As with a manuscript, Hoffeld plays with palimpsests and margins, cajoling the viewer to – quite literally – “read” the painting for meanings that may or may not exist. Letters and words appear and disappear, defined and undefined, wriggling for space, emerging and fading within and beyond the borders of the canvas.

These tensions are a common theme in Hoffeld’s work. A native New Yorker, Hoffeld was born in 1974 and studied art history at Columbia University. His thesis on Paleolithic cave paintings in France, some of the oldest figurative and abstract art known to man, helped shape his thinking about the relationship between these two approaches to art. Hoffeld did an apprenticeship in painting and drawing at the Art Students League of New York, having previously spent two years copying old masters at Boston’s Fogg Art Museum and the Museum of Fine Arts. In Boston, he explored the ways in which figurative paintings can also function as abstract pictures, a principle tenet of his instructor, David Andrus.

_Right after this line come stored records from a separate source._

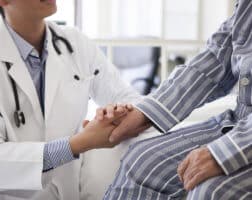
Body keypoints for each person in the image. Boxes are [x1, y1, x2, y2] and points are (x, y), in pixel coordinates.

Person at [0, 0, 141, 199]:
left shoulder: (75, 43)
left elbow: (129, 98)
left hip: (66, 189)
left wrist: (117, 113)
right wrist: (76, 144)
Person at [101, 0, 252, 199]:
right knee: (142, 161)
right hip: (241, 119)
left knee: (210, 191)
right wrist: (145, 113)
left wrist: (227, 153)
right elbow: (216, 57)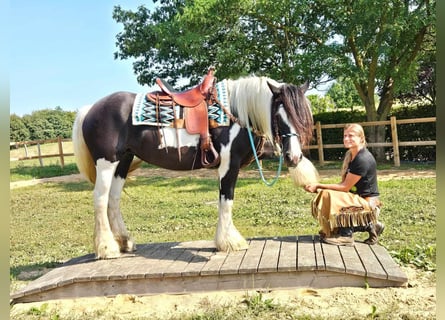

Hoffeld embraces ambiguity, a stance that is not necessarily unsettling in his work. Indeed, his paintings are both evocative and pleasing. He says he feels no obligation to “choose sides” on some of the traditional debates over art – those “between abstraction and figuration, the new and the borrowed or even clichéd, the bright and the muddy, the natural/primordial and the synthetic/modern.”

 

Working on this series since 2014, Hoffeld pushed himself to make art that did not rely on outside authority, standardized methods, or his own, self-prescribed guidelines for establishing when the paintings were finished, or judging their quality. The 50 x 75-cm and 75 x 100-cm paintings are acrylic on museum board, some with elements of collage.  

Akin to field paintings, the works recall abstract expressionism and art brut: “They emerge in response to a sense of overdetermination and the struggle to express oneself creatively and, in particular, visually, in an era where images are beyond ubiquitous and everyone is a producer,” Hoffeld explains. In particular, he has looked to abstract and German expressionists for inspiration, but also to Sargent, Degas, John Koch and Steven Assael.  

 

A further source of inspiration to the artist is music: "For me paintings (abstract and figurative) have always been linked with music (and literature for that matter). Lately my obsession has been trying to make paintings that are more like live performances than laboriously overdubbed, edited and contrived modern studio recordings," Hoffeld explains. "Often listening while I paint to my favorite jazz artists recording 'live' in the late '50s and '60s – particularly Coltrane – I aim to infuse my paintings with a kind of visual equivalent of that spirit of improvisation, spontaneity, energeticness." 

 

Jeremy Hoffeld has had several solo shows since 2006 at galleries in New York. He was awarded the Best in Show prize at the Woodstock Artist Association and Museum, and it represented in private collections around the United States and Europe.